Скоро мы их всех сбросим с башен, подобных водонапорным в Георгенсвальде.
Я представил полет с сорока одного метра, и пожалел о том, что они не чайки. Мне было жалко дядюшку Йозефа. Ведь он не умел летать.
13
Масса, народ для меня это как женщина. Любой, кто не понимает присущего массе женского характера, никогда не станет фюрером. Чего хочет женщина от мужчины? Ясности, решимости, силы, действия. Ради этого она пойдет на любую жертву лаял в репродуктор голос фюрера. В заведении Шнейдера десятки людей благоговейно вслушивались в эти речи, готовые вскинуть руку в нацистском приветствии. «Хайль!». После небольшой передышки, Гитлер продолжил снова.
Человек, рожденный быть диктатором, не подчиняется чужой воле он сам воля; его никто не подталкивает он сам идет вперед, и в этом нет ничего предосудительного.
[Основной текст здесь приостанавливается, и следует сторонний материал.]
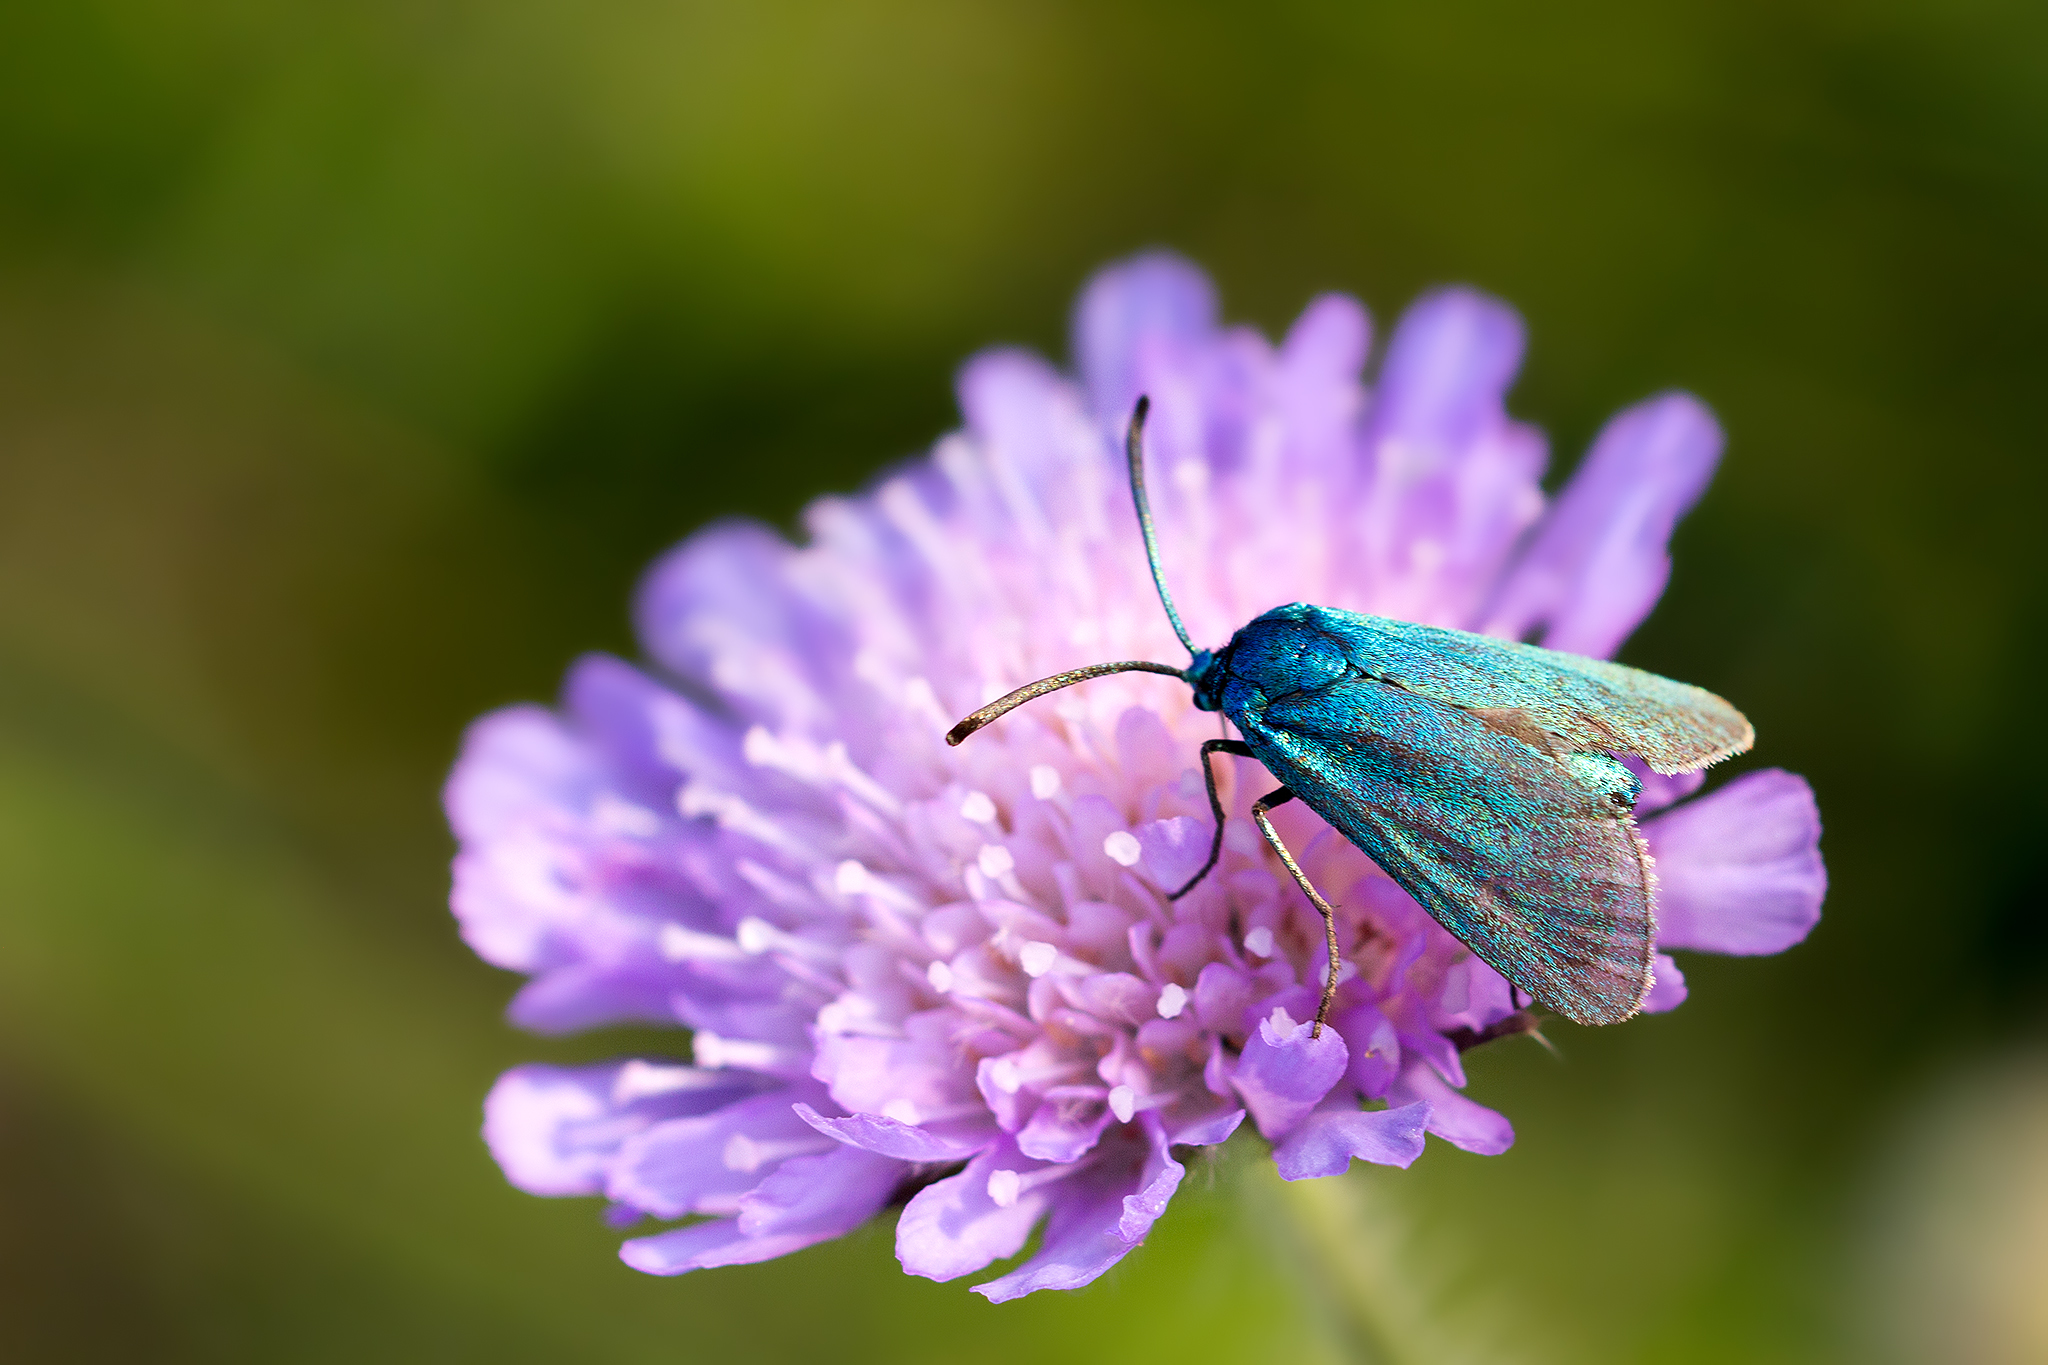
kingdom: Animalia
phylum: Arthropoda
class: Insecta
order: Lepidoptera
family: Zygaenidae
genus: Adscita
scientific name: Adscita statices
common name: Forester
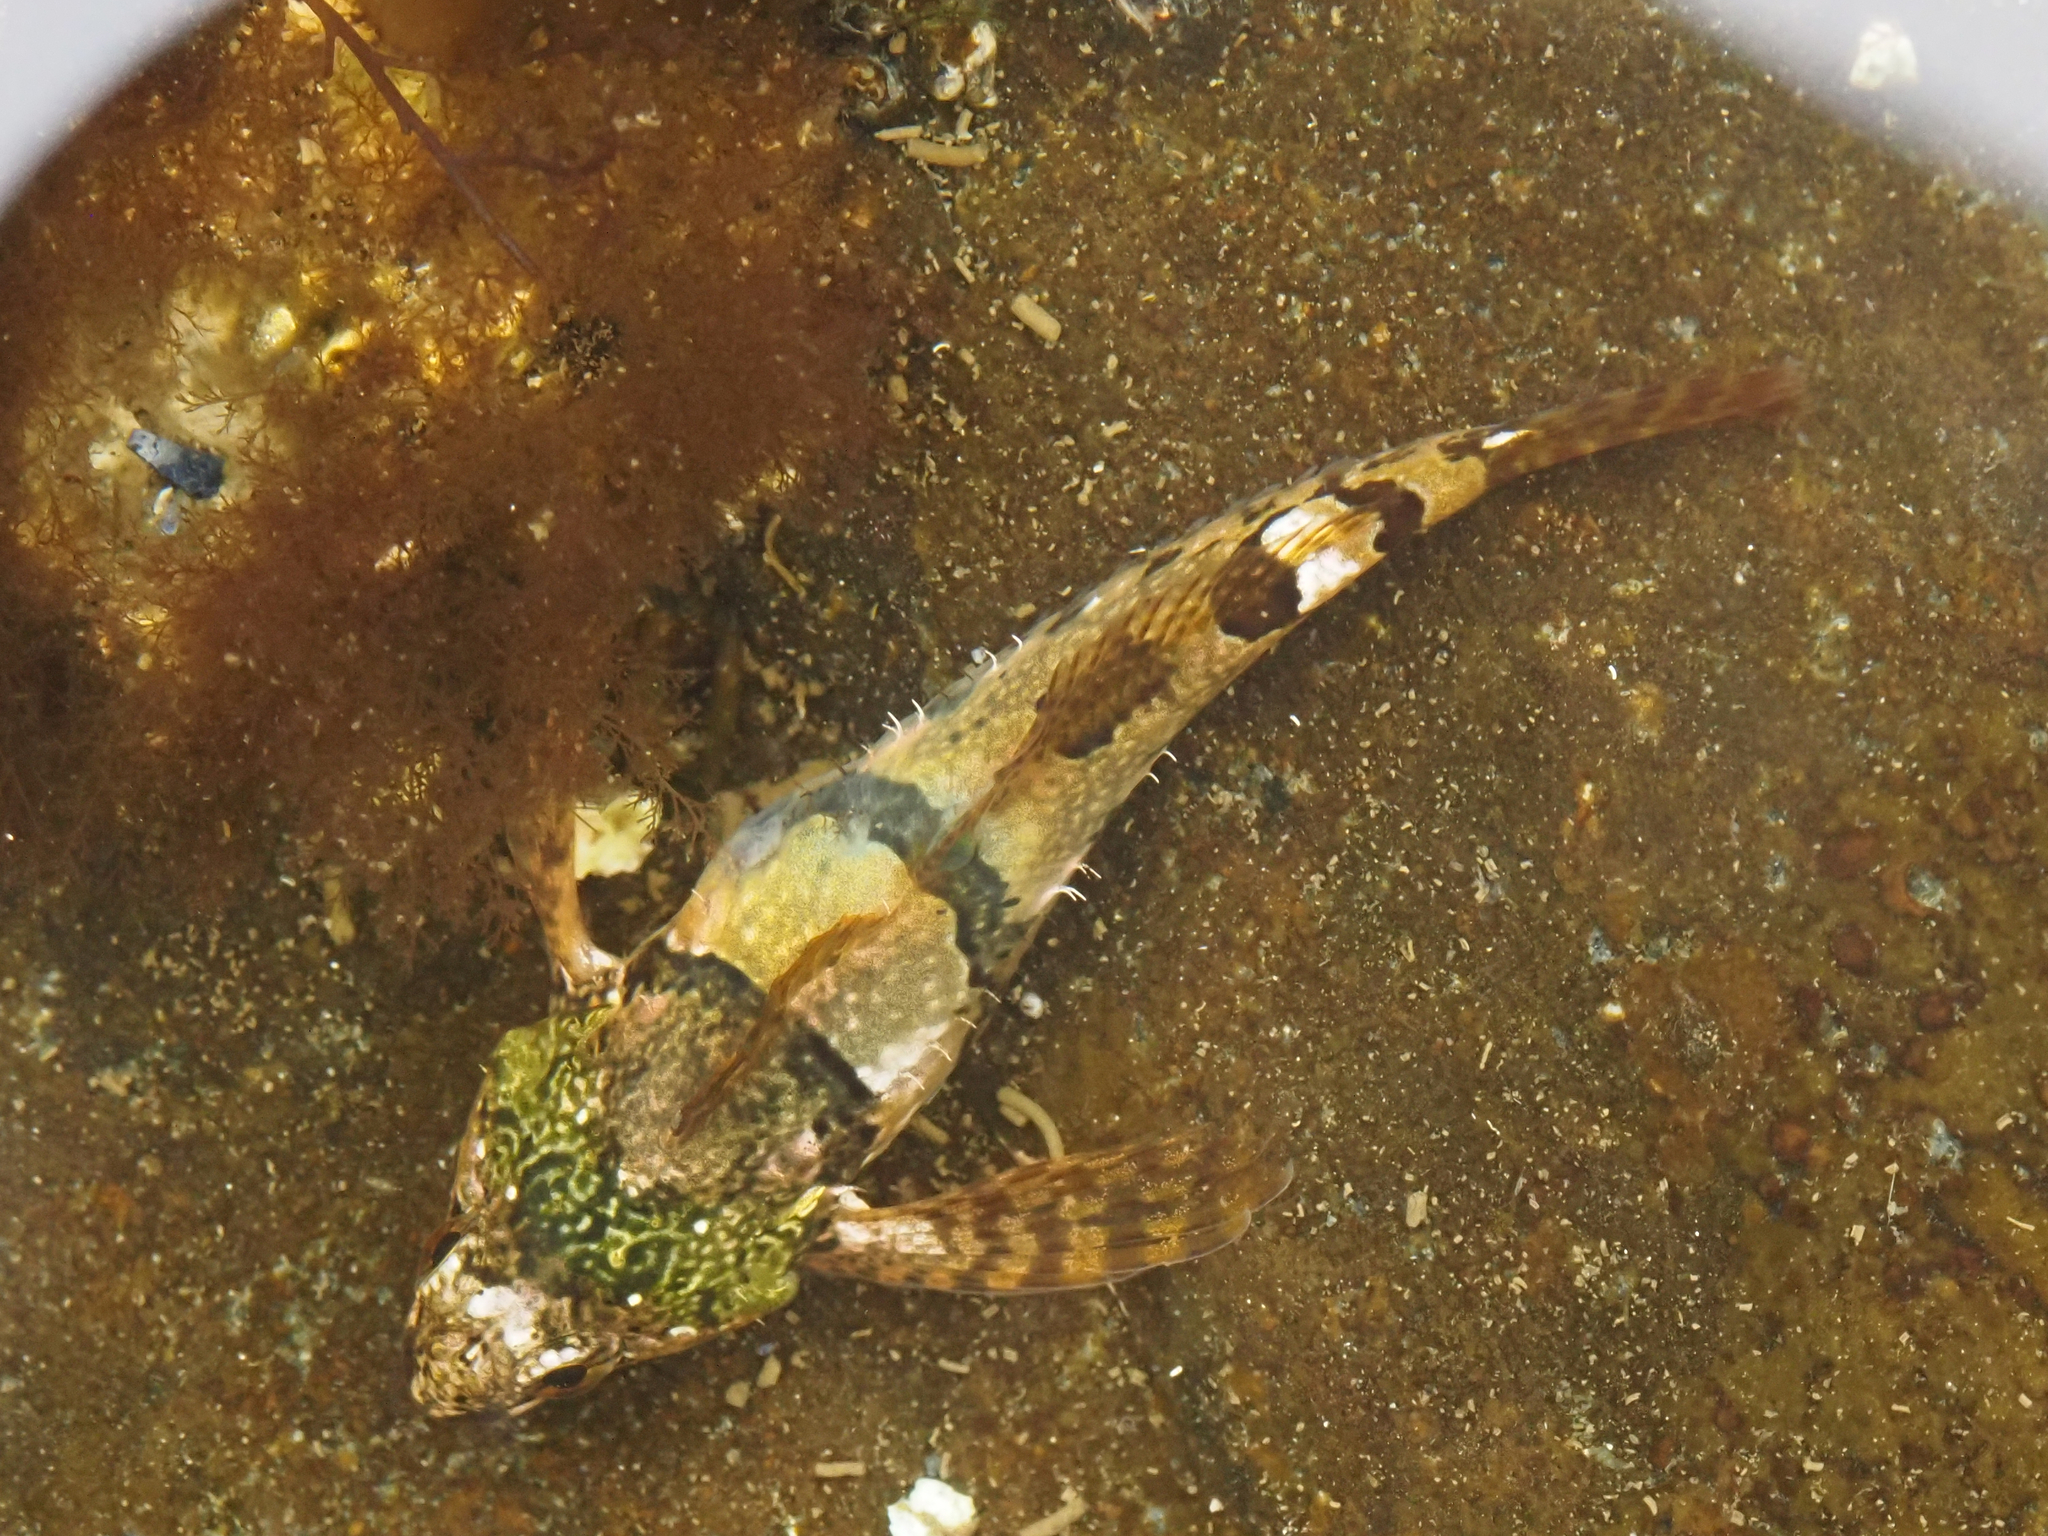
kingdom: Animalia
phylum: Chordata
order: Scorpaeniformes
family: Cottidae
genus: Oligocottus
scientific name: Oligocottus maculosus
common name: Tidepool sculpin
Человек, которому предназначено вести за собой народ, не имеет права сказать: «Если вы хотите меня, я приду». Нет, его долг явиться самому!
Все правильно, все правильно! Его долг явиться самому! вторили по сторонам и обсуждали все подряд. Кто-то говорил про пять городов фюрера, про Мюнхен, про город партийных съездов Нюрнберг Кто-то пьяно шептал своему другу о том, что у него знакомый оказался евреем.
Представь себе, еврей! А что сказано в Нюрнбергских законах? Все четко там сказано. А он до сих пор каждый праздник вывешивает флаг Рейха, а ведь нельзя! В законе сказано, что «евреям запрещено вывешивать флаг Рейха как национальный флаг, а также использовать цвета Рейха для иных целей». По закону ему грозит тюрьма!
Я злорадно посмеивался над этим евреем, моя личность раздваивалась под нажимом дяди, с одной стороны, и влиянием отца и брата с другой. «Еврей не может быть гражданином Рейха!» я хищно улыбался. Потом встряхивал головой, наваждение проходило, и во мне побеждало человеколюбие. Да, я был неустойчив. Я не всегда имел собственное мнение. Но не надо забывать, что мне было даже меньше десяти лет.
14
Наш город, по большому счету, ничем не отличался от других курортов, в которых было все для того, чтобы жизнь протекала максимально комфортно. Немец должен был помнить о том, что родина делает всё для его отдыха
Летом под открытым небом выступала труппа театра, музыкальные коллективы скрашивали тихие безмолвные вечера. Фейерверки освещали небо над морем и прудом. Танцы привносили нотку веселья.